Beye entre résignation économique et satisfaction structurelle
Lucide, mais pas défaitiste, Beye voit malgré tout dans ces transactions la démonstration d’un système en place : celui d’une formation performante. « Peut-être que le Stade Rennais va faire 100 millions de plus-value sur deux joueurs qui valaient 3 millions il y a six mois », a-t-il déclaré, toujours dans les colonnes de Ouest-France. Une déclaration à double tranchant, entre satisfaction et déception.
Cette vision est symptomatique du modèle économique français : former, exploser, vendre. Une mécanique bien huilée, mais qui pose la question de la compétitivité des clubs de Ligue 1. À l’inverse, l’OM – malgré une politique parfois critiquée – semble aujourd’hui privilégier la continuité sportive avec certains talents conservés (Veretout, Mbemba, Vitinha) tout en intégrant des jeunes prometteurs issus de la formation comme François Régis Mughe ou les nouvelles recrues intelligemment ciblées.
Ce décalage entre OM et Rennes illustre aussi l’ambition de deux projets : le club phocéen se donne les moyens de rivaliser avec le PSG, l’éternel rival, pendant que Rennes voit ses espoirs d’accrocher le podium s’amenuiser à chaque départ majeur. En 2025-2026, cet écart stratégique pourrait peser lourd dans la course à l’Europe.
Quel avenir pour Rennes sans ses pépites ?

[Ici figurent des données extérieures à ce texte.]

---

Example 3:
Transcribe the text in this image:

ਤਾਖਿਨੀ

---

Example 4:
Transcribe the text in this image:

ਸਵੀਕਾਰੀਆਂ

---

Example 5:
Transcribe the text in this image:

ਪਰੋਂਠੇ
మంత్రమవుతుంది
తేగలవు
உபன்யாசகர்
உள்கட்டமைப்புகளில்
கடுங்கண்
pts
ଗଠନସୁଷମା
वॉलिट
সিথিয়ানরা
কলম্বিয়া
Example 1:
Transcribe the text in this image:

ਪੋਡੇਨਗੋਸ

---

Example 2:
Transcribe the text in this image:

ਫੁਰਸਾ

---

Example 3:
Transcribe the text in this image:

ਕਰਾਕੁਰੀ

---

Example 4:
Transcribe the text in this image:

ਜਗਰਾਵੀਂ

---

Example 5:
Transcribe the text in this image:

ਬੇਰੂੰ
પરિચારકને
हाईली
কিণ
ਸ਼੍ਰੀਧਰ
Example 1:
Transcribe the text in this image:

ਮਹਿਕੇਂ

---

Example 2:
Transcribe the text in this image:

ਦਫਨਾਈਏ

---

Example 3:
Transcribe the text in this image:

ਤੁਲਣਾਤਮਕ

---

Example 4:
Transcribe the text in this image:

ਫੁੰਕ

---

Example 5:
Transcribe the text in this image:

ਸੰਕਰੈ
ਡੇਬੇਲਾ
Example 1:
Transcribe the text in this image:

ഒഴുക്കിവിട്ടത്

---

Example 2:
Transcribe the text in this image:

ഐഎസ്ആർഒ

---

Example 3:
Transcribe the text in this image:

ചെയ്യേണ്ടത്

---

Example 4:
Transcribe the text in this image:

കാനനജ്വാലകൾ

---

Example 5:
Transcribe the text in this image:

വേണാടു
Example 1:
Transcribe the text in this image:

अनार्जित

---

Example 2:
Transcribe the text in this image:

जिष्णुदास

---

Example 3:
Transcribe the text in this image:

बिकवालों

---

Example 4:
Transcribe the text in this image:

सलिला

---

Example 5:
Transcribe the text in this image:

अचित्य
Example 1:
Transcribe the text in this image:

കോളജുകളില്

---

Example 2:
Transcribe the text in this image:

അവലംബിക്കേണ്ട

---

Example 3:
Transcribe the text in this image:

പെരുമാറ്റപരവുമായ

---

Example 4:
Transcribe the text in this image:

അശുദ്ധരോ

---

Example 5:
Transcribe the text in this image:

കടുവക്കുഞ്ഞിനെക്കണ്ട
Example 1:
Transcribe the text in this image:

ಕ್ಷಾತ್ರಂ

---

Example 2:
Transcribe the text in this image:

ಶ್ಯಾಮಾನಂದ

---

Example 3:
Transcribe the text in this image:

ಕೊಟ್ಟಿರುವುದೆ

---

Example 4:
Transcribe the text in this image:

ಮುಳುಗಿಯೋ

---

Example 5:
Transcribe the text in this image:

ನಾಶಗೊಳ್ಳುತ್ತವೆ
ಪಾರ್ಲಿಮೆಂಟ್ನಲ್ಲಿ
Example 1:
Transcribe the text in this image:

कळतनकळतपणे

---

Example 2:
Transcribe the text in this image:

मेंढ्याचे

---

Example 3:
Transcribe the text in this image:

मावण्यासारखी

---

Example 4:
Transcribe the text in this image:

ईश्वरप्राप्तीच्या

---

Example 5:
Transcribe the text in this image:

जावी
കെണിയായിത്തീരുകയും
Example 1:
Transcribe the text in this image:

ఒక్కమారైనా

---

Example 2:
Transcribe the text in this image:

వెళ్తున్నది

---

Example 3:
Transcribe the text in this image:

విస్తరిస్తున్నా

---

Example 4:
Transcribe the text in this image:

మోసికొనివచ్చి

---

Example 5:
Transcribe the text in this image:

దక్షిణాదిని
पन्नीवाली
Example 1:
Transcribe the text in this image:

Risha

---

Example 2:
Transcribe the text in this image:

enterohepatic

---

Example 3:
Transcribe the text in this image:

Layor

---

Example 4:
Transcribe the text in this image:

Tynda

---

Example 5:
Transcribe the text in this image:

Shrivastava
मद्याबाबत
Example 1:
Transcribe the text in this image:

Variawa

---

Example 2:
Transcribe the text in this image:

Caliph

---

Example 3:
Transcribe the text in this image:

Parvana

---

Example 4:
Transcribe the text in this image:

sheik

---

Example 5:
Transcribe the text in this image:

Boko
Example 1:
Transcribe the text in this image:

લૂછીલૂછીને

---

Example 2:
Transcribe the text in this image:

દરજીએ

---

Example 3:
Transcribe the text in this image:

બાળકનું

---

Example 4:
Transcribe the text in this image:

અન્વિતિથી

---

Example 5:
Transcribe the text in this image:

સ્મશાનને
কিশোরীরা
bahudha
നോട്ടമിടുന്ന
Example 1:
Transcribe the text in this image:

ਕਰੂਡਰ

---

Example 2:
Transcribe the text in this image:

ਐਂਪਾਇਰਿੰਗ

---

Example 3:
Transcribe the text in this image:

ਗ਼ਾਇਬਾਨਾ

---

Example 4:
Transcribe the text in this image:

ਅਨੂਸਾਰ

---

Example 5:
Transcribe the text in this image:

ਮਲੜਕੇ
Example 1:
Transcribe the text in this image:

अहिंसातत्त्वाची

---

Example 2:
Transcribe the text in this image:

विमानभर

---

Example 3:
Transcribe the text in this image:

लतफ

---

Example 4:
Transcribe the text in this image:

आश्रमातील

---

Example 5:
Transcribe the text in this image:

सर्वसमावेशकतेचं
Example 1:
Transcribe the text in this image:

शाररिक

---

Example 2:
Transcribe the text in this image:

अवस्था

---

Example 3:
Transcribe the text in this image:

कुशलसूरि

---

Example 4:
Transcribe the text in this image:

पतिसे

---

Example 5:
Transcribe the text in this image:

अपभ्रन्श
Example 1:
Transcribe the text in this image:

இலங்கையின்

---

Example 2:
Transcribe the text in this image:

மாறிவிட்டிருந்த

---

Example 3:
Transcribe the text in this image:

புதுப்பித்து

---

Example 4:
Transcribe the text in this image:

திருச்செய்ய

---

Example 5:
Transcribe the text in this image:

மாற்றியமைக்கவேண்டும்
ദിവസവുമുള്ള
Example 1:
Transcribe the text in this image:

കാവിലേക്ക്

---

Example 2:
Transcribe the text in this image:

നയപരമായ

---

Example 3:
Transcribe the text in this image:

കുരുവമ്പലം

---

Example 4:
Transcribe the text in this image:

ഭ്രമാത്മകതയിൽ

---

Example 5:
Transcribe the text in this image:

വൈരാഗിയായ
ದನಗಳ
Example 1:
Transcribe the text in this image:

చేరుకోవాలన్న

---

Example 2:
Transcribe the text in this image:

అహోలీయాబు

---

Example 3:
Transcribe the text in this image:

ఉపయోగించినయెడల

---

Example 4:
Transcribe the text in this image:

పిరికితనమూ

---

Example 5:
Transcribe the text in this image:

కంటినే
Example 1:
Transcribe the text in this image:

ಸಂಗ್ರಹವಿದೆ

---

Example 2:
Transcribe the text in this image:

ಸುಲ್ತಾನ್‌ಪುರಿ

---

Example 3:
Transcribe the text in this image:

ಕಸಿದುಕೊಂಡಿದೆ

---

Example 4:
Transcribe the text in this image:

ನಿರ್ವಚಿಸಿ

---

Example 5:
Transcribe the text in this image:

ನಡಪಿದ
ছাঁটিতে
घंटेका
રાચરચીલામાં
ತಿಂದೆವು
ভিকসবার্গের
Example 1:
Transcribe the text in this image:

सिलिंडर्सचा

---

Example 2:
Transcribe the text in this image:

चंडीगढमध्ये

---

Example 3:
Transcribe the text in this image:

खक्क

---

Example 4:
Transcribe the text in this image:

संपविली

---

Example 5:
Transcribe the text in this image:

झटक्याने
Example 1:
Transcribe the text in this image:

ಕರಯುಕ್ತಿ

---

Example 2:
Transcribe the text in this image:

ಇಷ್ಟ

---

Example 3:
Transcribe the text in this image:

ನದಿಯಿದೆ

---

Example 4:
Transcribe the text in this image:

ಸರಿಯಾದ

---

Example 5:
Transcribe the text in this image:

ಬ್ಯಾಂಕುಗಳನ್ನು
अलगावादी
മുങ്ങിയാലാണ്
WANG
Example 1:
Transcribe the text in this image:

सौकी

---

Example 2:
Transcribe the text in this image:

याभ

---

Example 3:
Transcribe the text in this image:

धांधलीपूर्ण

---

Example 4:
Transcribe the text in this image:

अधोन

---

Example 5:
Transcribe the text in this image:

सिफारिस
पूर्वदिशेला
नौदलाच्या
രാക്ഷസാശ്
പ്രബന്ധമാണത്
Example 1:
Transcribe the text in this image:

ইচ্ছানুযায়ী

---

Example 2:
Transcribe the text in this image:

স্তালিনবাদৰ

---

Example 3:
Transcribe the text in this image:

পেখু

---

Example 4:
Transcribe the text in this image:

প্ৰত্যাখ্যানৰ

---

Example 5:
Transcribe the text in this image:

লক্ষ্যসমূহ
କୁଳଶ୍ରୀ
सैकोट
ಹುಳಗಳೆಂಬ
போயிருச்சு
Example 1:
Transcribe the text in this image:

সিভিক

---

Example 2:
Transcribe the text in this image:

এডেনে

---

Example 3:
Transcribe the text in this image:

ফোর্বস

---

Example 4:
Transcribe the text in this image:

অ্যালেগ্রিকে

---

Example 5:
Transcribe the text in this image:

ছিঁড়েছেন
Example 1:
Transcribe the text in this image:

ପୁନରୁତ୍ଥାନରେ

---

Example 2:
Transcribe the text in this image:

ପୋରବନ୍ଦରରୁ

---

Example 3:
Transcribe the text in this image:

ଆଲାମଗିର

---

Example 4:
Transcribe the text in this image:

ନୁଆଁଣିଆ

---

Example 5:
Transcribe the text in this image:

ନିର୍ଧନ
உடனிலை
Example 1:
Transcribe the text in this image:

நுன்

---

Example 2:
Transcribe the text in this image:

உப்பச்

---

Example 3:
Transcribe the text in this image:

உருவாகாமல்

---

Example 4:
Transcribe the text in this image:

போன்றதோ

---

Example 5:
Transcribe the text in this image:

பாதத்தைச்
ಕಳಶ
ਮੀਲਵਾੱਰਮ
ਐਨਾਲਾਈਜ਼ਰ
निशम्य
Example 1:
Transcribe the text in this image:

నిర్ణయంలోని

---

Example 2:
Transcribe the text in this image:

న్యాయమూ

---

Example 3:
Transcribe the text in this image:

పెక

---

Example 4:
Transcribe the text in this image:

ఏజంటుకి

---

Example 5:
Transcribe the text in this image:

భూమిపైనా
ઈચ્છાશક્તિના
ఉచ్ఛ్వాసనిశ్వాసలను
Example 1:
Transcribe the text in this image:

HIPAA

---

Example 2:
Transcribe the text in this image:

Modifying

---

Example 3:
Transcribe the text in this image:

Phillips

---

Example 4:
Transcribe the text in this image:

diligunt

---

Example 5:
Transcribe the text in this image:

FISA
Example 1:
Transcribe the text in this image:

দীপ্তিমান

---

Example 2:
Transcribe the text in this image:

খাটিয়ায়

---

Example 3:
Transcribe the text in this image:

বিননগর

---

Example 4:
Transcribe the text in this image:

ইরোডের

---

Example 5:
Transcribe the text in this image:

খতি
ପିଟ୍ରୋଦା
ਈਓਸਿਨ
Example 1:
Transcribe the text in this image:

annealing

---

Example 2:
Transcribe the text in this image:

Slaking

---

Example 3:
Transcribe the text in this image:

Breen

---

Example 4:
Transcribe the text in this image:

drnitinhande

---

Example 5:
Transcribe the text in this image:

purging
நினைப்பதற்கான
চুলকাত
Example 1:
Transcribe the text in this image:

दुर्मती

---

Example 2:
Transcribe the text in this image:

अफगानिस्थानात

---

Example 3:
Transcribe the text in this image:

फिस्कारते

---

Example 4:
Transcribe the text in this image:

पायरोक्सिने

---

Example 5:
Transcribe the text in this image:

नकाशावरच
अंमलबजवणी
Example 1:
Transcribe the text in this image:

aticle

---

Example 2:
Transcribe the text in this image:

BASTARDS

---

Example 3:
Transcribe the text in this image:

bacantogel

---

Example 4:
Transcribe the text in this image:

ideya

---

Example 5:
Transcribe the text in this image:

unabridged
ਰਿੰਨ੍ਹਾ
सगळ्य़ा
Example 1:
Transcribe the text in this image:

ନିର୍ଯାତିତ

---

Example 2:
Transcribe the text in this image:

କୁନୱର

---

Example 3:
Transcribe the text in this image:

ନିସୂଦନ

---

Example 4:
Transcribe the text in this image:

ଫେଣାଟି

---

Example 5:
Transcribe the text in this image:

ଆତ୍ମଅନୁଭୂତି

Privé de Meïté et bientôt de Jacquet, Rennes va devoir reconstruire en plein cœur de la saison. Habib Beye, qui débutait son projet en Ligue 1 avec une vision ambitieuse, se retrouve confronté à un enjeu crucial : maintenir une dynamique compétitive avec des moyens réduits. Le déplacement au Vélodrome pourrait bien révéler les limites de ce modèle, surtout face à une OM en quête de titres cette saison.
Pour les supporters rennais, le message est clair : leur club sait détecter, mais peine à retenir. Et pour l’OM et ses fans, cette nouvelle donne est peut-être une opportunité de frapper fort face à une équipe encore sonnée par ses départs. Une aubaine aussi, dans une saison où battre le PSG ne pourrait suffire : chaque point, chaque match, compte pour viser haut.